Respectfully now recall to your mind that portion of my address as present [sic] of the state bar association, a copy of which I sent to you, which refers to the expediency of amending the state constitution so as to exclude negroes from holding elective offices in this state.

You know that it was the effort to obliterate the negro vote in the past which led to all of the methods of fraud perpetrated at the ballot boxes by sworn election officers in order to defeat the negro vote, which demoralized the growing generation of young men, and to cure which was the avowed purpose of the sections in the present state constitution regulating the franchise.

We have always, as you know, falsely pretended that our main purpose was to exclude the ignorant vote, when, in fact, we were trying to exclude, not the ignorant vote, but the negro vote.

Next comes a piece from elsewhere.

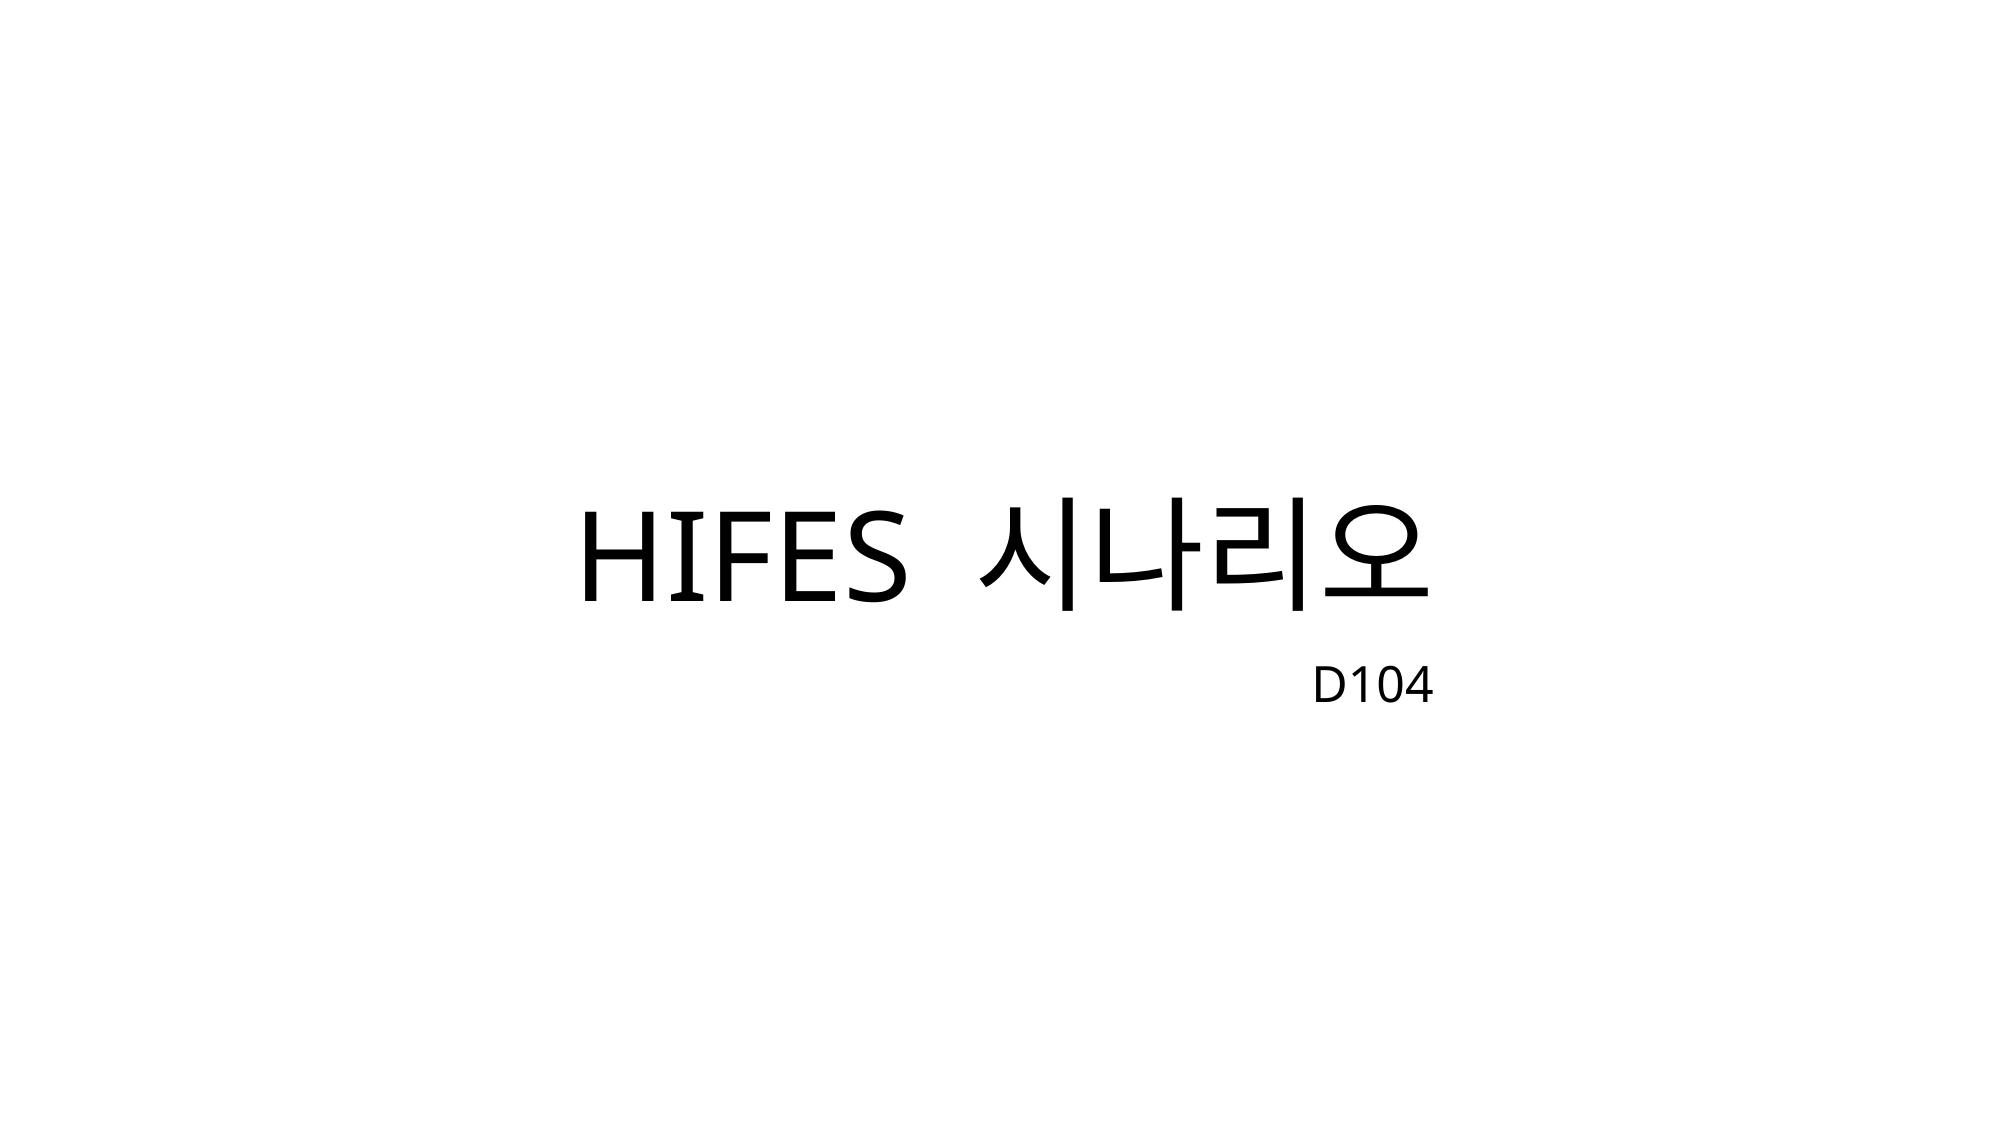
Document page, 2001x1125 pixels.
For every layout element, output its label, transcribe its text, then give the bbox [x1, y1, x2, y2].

title HIFES 시나리오 [254, 244, 1755, 637]
subtitle D104 [918, 651, 1826, 923]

The present measures are so framed that if honestly carried out they will not and cannot disfranchise the negro. If not honestly carried out sooner or later, probably sooner, a case will be made up having back of it competent counsel, which will go to the supreme court of the United States, and which will overturn the present methods of applying the registration laws.

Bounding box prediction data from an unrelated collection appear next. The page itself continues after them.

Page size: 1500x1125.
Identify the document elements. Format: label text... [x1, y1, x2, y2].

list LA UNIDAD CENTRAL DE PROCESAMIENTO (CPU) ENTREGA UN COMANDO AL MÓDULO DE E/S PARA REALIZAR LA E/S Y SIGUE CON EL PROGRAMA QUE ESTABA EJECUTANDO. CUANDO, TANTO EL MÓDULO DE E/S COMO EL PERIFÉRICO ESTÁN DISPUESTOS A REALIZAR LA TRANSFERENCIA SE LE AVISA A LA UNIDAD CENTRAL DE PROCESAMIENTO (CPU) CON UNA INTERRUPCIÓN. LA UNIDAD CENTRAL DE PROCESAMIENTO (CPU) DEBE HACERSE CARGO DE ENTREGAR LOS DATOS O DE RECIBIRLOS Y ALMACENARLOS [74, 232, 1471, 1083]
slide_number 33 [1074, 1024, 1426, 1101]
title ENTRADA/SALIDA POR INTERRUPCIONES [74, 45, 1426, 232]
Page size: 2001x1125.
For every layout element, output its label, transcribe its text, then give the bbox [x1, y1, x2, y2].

The only safety of our people lies in availing themselves of their rights under the constitution of the United States to disqualify the negro from holding any elective office.

[…]

The counties of Dallas, Wilcox, Monroe, Marengo, Perry, Greene, Hale and others, composing the Black Belt of the state, will become increasingly black with increasing years, and the negro with intelligence, and property will demand and insist on his legal rights through the courts. Not only that, but ambitious men amongst them will avail themselves of their superior numbers in said counties to offer themselves as candidates for offices of power and profit. As surely as the war between the free and slave-holding states followed from the existence of slavery, just so surely will race war in this state follow the present condition of our laws; unless the remedial measure suggested above be adopted: the oldest of us will yet live to see my prophecy fulfilled.

At present the masses of the colored race are indifferent to the right to vote and still more indifferent to the right to hold office; by adopting remedial measures now we shall cause no discontent, because of the present apathy of our colored citizens.

This is fully recognized by all statesmen.

Curing Our Partisan Blindness

This should help cure us of our partisan blindness. I know it is a weak inference from one legislator from 150 years ago admitting to ulterior motives to the conclusion that all legislators have ulterior motives in what they do. And I really don’t want to make such an inference. I just think such a stark admission of a secret agenda behind legislation reminds us that it is possible. Elected officials on both sides of the aisle do this. Here is legislator, at the time influential and well-known, who admits to misleading people about the main purpose of the law. He publicly mislead his own supporters. I’m sure many of his supporters would have defended him.

But they were wrong.

And notice that he isn’t simply admitting that he mislead people. He is implicating his other legislators. A group of legislators mislead the public about the purpose of a law they passed.

Just like we deceive ourselves when we assume we are more intelligent than the people of the past, so we deceive ourselves when we think we are more virtuous than people of the past.

We must admit that there is more to the actions of politicians than meets the eye – especially the politicians we wholeheartedly support!